**HOW TO COMPLETE THIS TASK:**
Don't copy the pictures; return every other part of the records exactly.

**GIVEN INFORMATION:**
-- Opening Marker --

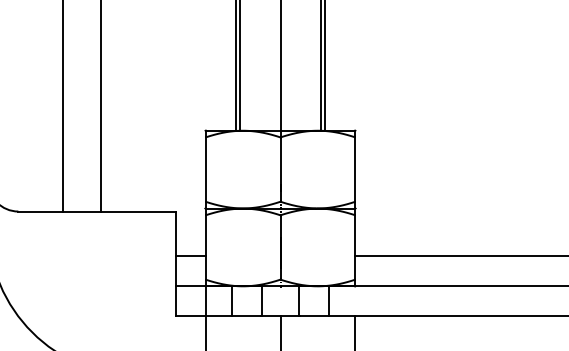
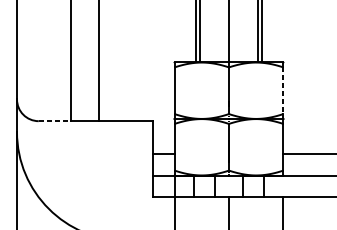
line: (355, 170) -> (283, 91), solid -> dashed
line: (41, 211) -> (55, 121), solid -> dashed

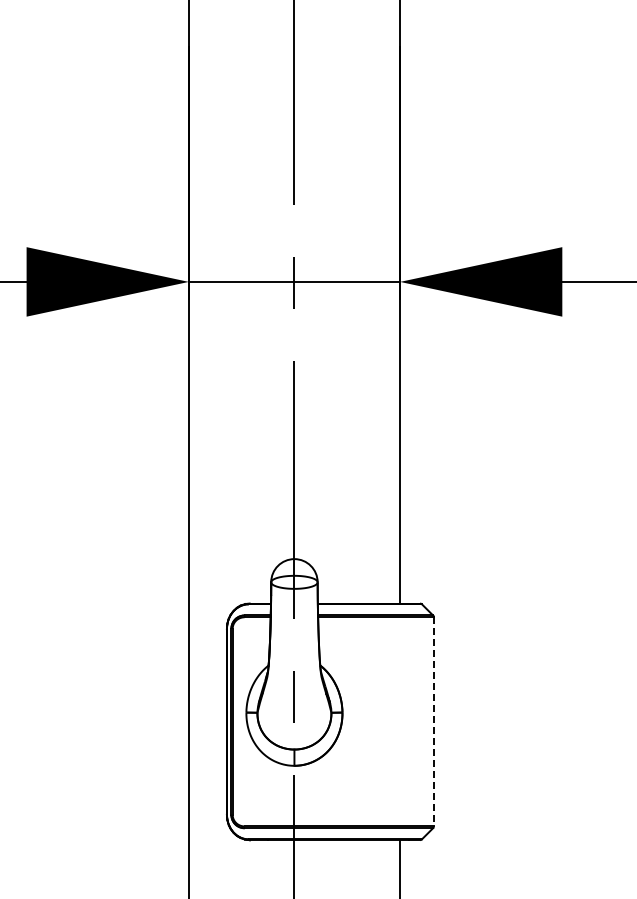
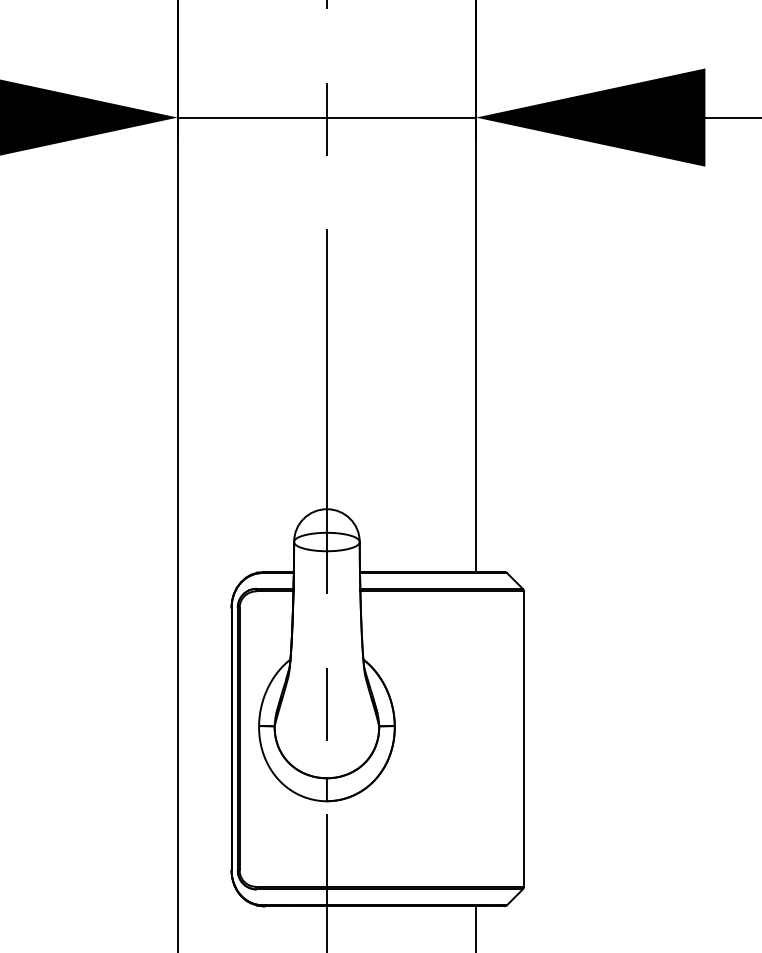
line: (433, 721) -> (523, 738), dashed -> solid

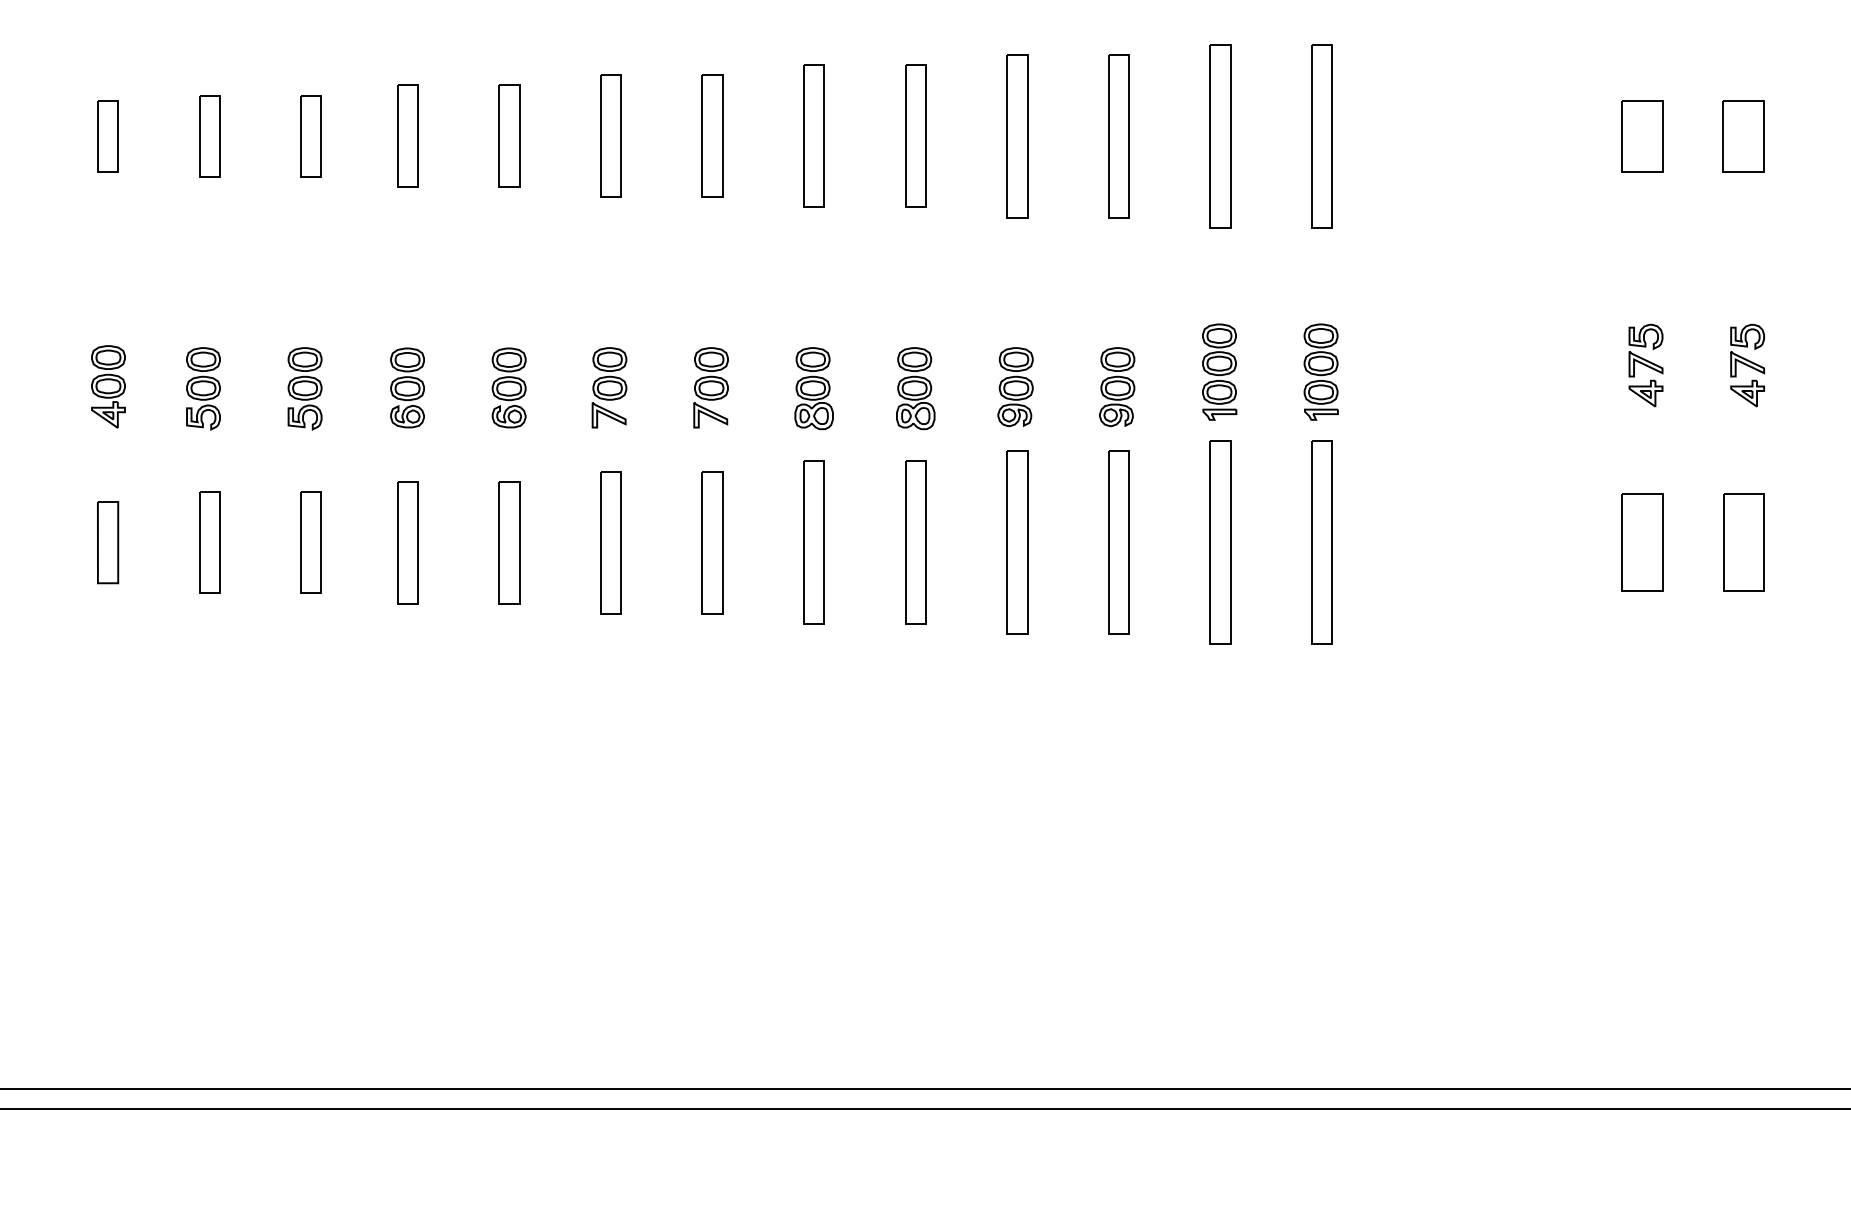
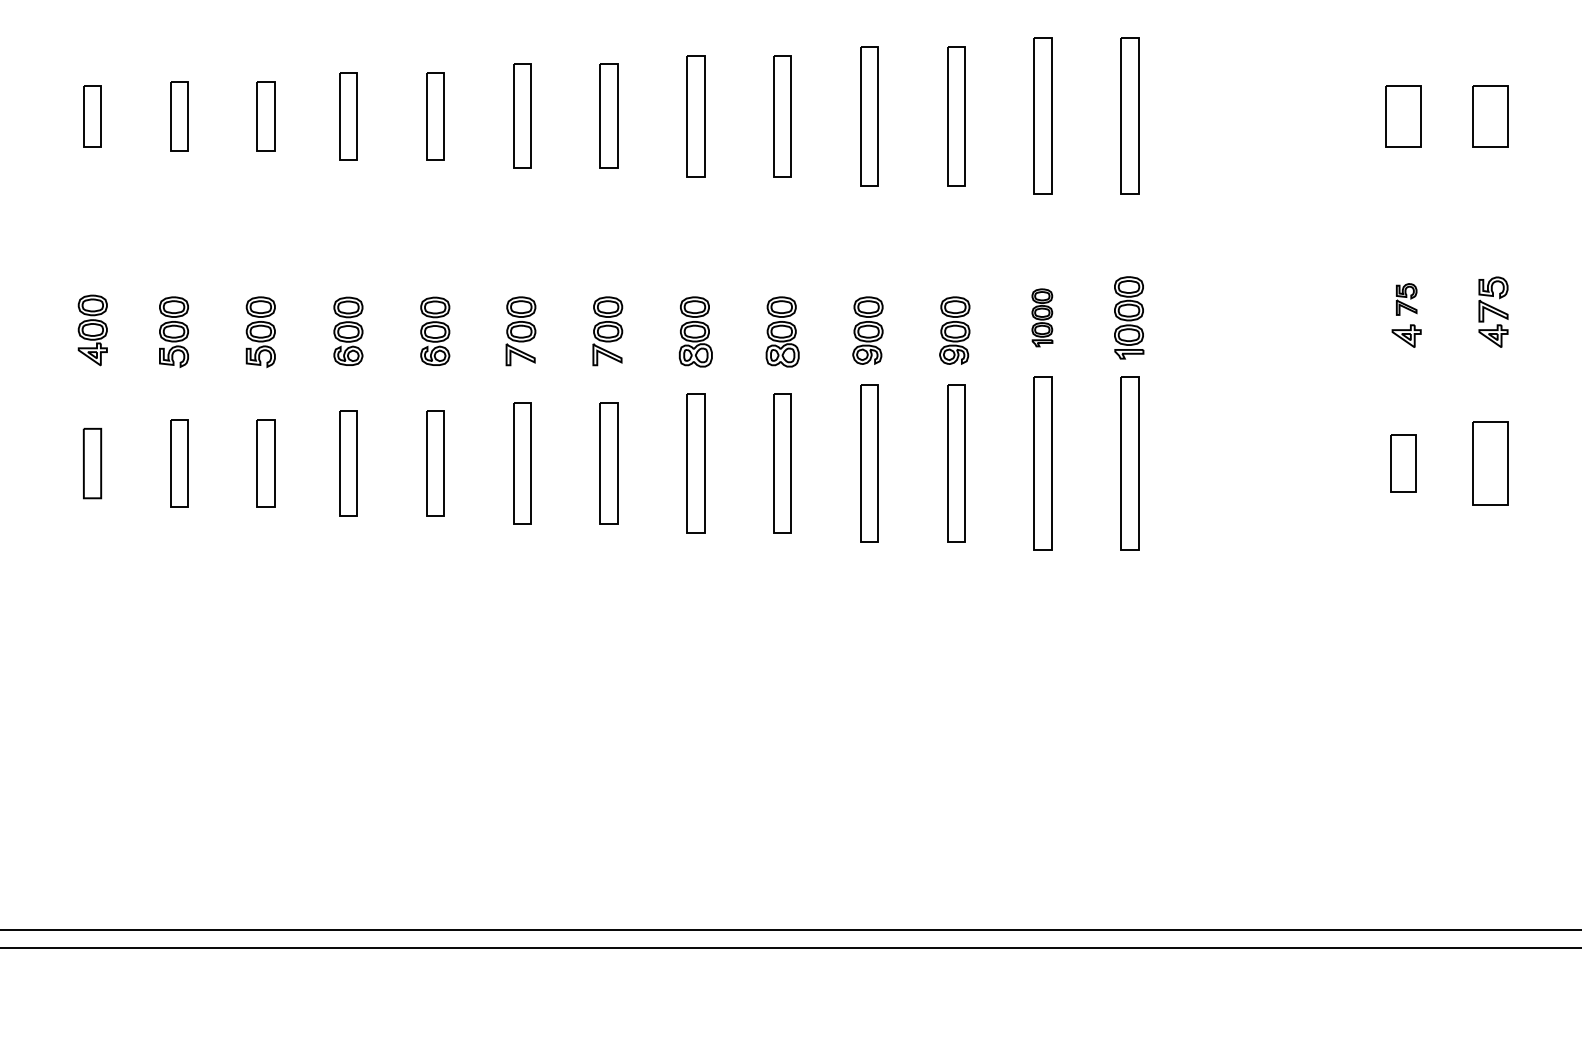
part: (1645, 350) -> (1406, 299), size x0.7
part: (1219, 371) -> (1042, 317), size x0.7
part: (1642, 542) -> (1403, 463), size x0.7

-- Closing Marker --

**EXERCISE RESULT:**
line: (355, 170) -> (283, 91), solid -> dashed
line: (41, 211) -> (55, 121), solid -> dashed

line: (433, 721) -> (523, 738), dashed -> solid

part: (1645, 350) -> (1406, 299), size x0.7
part: (1219, 371) -> (1042, 317), size x0.7
part: (1642, 542) -> (1403, 463), size x0.7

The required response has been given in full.